CATEGORY = "KJNodes/deprecated"
@classmethod
def INPUT_TYPES(s):
return {
"required": {
"invert": ("BOOLEAN", {"default": False}),
"frames": ("INT", {"default": 16,"min": 1, "max": 255, "step": 1}),
"scale": ("FLOAT", {"default": 0.5,"min": 0.0, "max": 2.0, "step": 0.01}),
"audio_path": ("STRING", {"default": "audio.wav"}),
"width": ("INT", {"default": 256,"min": 16, "max": 4096, "step": 1}),
"height": ("INT", {"default": 256,"min": 16, "max": 4096, "step": 1}),
},
}
def createaudiomask(self, frames, width, height, invert, audio_path, scale):
try:
import librosa
except ImportError:
raise Exception("Can not import librosa. Install it with 'pip install librosa'")
batch_size = frames
out = []
masks = []
if audio_path == "audio.wav": #I don't know why relative path won't work otherwise...
audio_path = os.path.join(script_directory, audio_path)
audio, sr = librosa.load(audio_path)
spectrogram = np.abs(librosa.stft(audio))

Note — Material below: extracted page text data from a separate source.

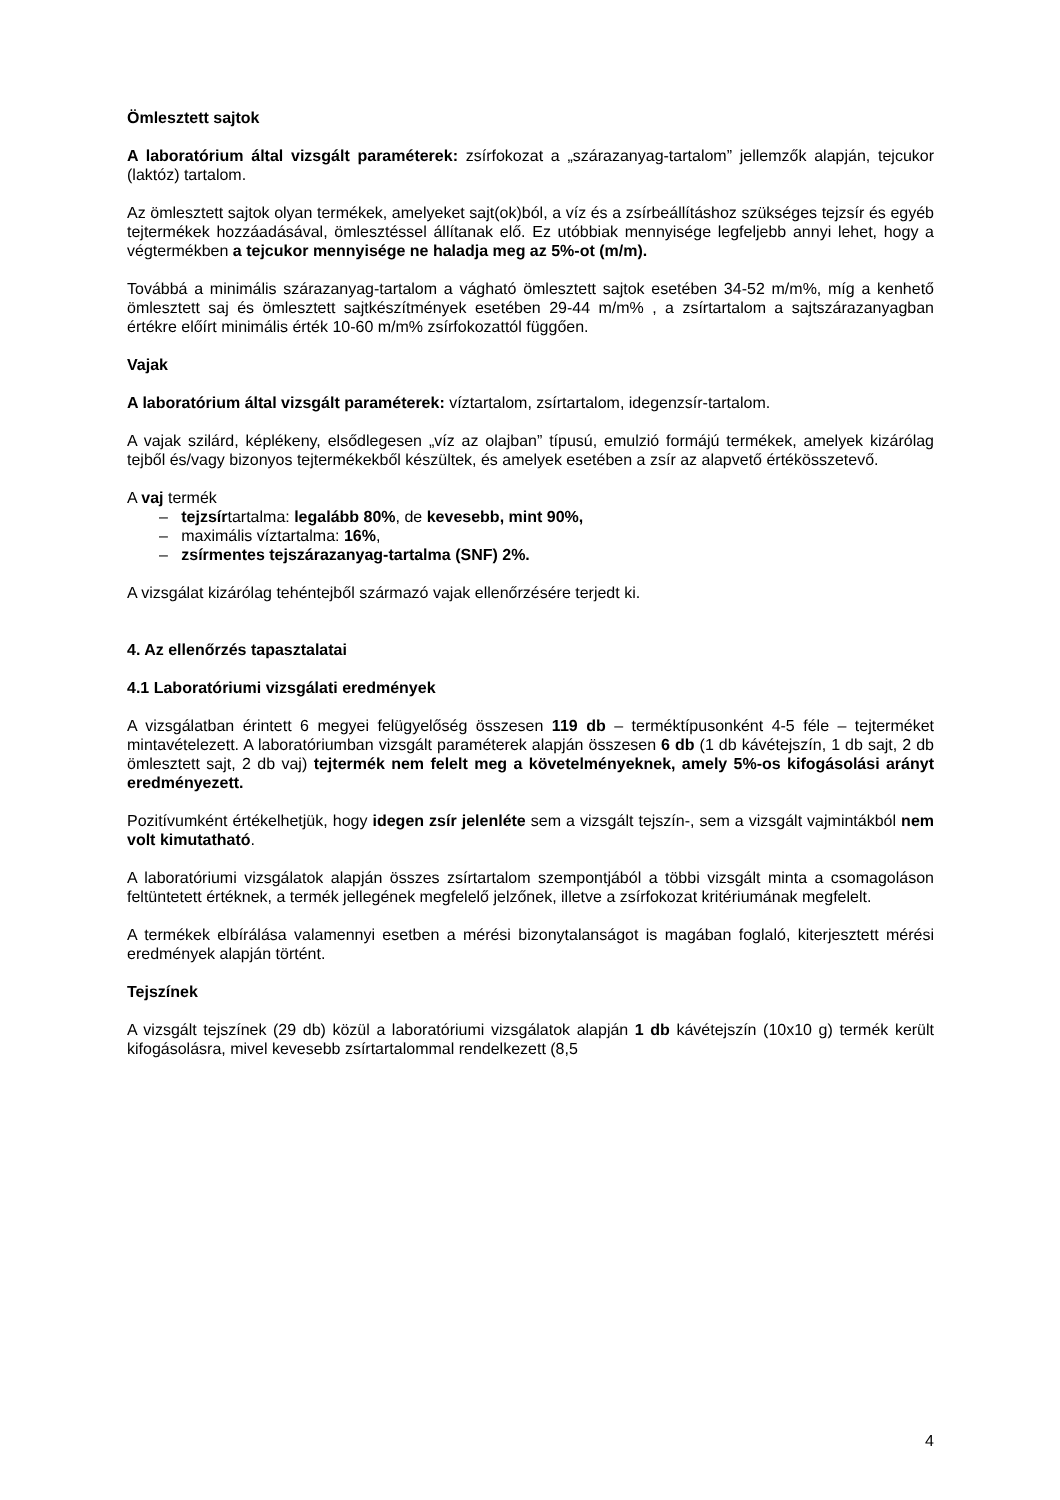Ömlesztett sajtok
A laboratórium által vizsgált paraméterek: zsírfokozat a „szárazanyag-tartalom” jellemzők alapján, tejcukor (laktóz) tartalom.
Az ömlesztett sajtok olyan termékek, amelyeket sajt(ok)ból, a víz és a zsírbeállításhoz szükséges tejzsír és egyéb tejtermékek hozzáadásával, ömlesztéssel állítanak elő. Ez utóbbiak mennyisége legfeljebb annyi lehet, hogy a végtermékben a tejcukor mennyisége ne haladja meg az 5%-ot (m/m).
Továbbá a minimális szárazanyag-tartalom a vágható ömlesztett sajtok esetében 34-52 m/m%, míg a kenhető ömlesztett saj és ömlesztett sajtkészítmények esetében 29-44 m/m% , a zsírtartalom a sajtszárazanyagban értékre előírt minimális érték 10-60 m/m% zsírfokozattól függően.
Vajak
A laboratórium által vizsgált paraméterek: víztartalom, zsírtartalom, idegenzsír-tartalom.
A vajak szilárd, képlékeny, elsődlegesen „víz az olajban” típusú, emulzió formájú termékek, amelyek kizárólag tejből és/vagy bizonyos tejtermékekből készültek, és amelyek esetében a zsír az alapvető értékösszetevő.
A vaj termék
– tejzsírtartalma: legalább 80%, de kevesebb, mint 90%,
– maximális víztartalma: 16%,
– zsírmentes tejszárazanyag-tartalma (SNF) 2%.
A vizsgálat kizárólag tehéntejből származó vajak ellenőrzésére terjedt ki.
4. Az ellenőrzés tapasztalatai
4.1 Laboratóriumi vizsgálati eredmények
A vizsgálatban érintett 6 megyei felügyelőség összesen 119 db – terméktípusonként 4-5 féle – tejterméket mintavételezett. A laboratóriumban vizsgált paraméterek alapján összesen 6 db (1 db kávétejszín, 1 db sajt, 2 db ömlesztett sajt, 2 db vaj) tejtermék nem felelt meg a követelményeknek, amely 5%-os kifogásolási arányt eredményezett.
Pozitívumként értékelhetjük, hogy idegen zsír jelenléte sem a vizsgált tejszín-, sem a vizsgált vajmintákból nem volt kimutatható.
A laboratóriumi vizsgálatok alapján összes zsírtartalom szempontjából a többi vizsgált minta a csomagoláson feltüntetett értéknek, a termék jellegének megfelelő jelzőnek, illetve a zsírfokozat kritériumának megfelelt.
A termékek elbírálása valamennyi esetben a mérési bizonytalanságot is magában foglaló, kiterjesztett mérési eredmények alapján történt.
Tejszínek
A vizsgált tejszínek (29 db) közül a laboratóriumi vizsgálatok alapján 1 db kávétejszín (10x10 g) termék került kifogásolásra, mivel kevesebb zsírtartalommal rendelkezett (8,5
4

for i in range(batch_size):
image = Image.new("RGB", (width, height), "black")
draw = ImageDraw.Draw(image)
frame = spectrogram[:, i]
circle_radius = int(height * np.mean(frame))
circle_radius *= scale
circle_center = (width // 2, height // 2) # Calculate the center of the image
draw.ellipse([(circle_center[0] - circle_radius, circle_center[1] - circle_radius),
(circle_center[0] + circle_radius, circle_center[1] + circle_radius)],
fill='white')
image = np.array(image).astype(np.float32) / 255.0
image = torch.from_numpy(image)[None,]
mask = image[:, :, :, 0]
masks.append(mask)
out.append(image)
if invert:
return (1.0 - torch.cat(out, dim=0),)
return (torch.cat(out, dim=0),torch.cat(masks, dim=0),)